DIRECTIONS: After locating the line that holds "Wenn ich bei", output it and all following lines word for word, stopping only at the end of the data.

EXCERPTED DATA:
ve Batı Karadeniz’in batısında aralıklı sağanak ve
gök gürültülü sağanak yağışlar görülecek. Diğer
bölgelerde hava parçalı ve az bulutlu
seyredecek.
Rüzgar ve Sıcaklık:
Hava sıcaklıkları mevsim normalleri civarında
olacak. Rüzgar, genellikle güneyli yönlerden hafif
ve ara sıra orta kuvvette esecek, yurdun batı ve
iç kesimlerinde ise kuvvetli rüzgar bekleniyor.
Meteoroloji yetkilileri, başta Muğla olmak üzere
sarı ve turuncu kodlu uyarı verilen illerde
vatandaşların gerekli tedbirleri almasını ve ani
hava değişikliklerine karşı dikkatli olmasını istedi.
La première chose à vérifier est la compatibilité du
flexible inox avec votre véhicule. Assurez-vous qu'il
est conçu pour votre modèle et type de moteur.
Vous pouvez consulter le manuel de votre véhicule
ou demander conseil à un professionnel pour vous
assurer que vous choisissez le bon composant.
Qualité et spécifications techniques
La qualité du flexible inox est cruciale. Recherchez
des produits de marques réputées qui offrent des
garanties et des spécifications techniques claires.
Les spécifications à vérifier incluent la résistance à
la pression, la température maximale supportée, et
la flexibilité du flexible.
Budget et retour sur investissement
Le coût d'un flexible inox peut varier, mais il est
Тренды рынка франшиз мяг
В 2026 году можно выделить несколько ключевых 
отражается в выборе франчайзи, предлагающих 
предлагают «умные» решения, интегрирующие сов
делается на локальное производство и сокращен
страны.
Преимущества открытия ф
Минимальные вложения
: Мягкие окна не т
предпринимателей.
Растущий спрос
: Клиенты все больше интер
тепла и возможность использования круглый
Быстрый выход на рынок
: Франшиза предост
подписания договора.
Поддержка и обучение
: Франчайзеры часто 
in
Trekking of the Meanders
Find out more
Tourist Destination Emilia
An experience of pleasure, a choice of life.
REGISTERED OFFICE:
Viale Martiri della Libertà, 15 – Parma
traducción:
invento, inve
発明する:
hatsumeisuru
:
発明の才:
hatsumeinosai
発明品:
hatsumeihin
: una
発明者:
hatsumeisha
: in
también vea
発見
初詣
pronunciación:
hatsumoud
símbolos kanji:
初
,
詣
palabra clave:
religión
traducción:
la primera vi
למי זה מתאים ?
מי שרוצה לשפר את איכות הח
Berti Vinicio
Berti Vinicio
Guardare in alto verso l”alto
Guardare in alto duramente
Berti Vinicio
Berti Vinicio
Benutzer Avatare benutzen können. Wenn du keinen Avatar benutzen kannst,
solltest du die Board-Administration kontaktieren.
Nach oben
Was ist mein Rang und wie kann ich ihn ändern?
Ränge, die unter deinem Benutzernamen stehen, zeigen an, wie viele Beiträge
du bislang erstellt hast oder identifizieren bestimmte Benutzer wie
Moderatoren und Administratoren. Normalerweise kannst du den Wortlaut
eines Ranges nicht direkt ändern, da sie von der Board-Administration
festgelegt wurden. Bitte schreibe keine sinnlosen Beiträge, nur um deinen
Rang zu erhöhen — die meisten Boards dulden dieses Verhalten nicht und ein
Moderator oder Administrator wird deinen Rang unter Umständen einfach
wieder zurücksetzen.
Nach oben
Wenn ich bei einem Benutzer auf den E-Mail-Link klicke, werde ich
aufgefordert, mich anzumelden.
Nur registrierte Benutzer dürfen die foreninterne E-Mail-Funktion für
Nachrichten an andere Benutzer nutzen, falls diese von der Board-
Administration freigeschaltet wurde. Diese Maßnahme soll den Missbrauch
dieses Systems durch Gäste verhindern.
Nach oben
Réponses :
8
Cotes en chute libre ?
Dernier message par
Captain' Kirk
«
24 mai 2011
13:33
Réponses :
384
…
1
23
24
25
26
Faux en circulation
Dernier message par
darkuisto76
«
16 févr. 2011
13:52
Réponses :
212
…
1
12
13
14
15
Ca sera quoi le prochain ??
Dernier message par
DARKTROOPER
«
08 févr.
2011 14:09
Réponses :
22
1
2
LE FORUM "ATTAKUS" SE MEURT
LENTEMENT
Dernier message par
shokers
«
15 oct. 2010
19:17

SOLUTION FOR THIS TASK:
Wenn ich bei einem Benutzer auf den E-Mail-Link klicke, werde ich
aufgefordert, mich anzumelden.
Nur registrierte Benutzer dürfen die foreninterne E-Mail-Funktion für
Nachrichten an andere Benutzer nutzen, falls diese von der Board-
Administration freigeschaltet wurde. Diese Maßnahme soll den Missbrauch
dieses Systems durch Gäste verhindern.
Nach oben
Réponses :
8
Cotes en chute libre ?
Dernier message par
Captain' Kirk
«
24 mai 2011
13:33
Réponses :
384
…
1
23
24
25
26
Faux en circulation
Dernier message par
darkuisto76
«
16 févr. 2011
13:52
Réponses :
212
…
1
12
13
14
15
Ca sera quoi le prochain ??
Dernier message par
DARKTROOPER
«
08 févr.
2011 14:09
Réponses :
22
1
2
LE FORUM "ATTAKUS" SE MEURT
LENTEMENT
Dernier message par
shokers
«
15 oct. 2010
19:17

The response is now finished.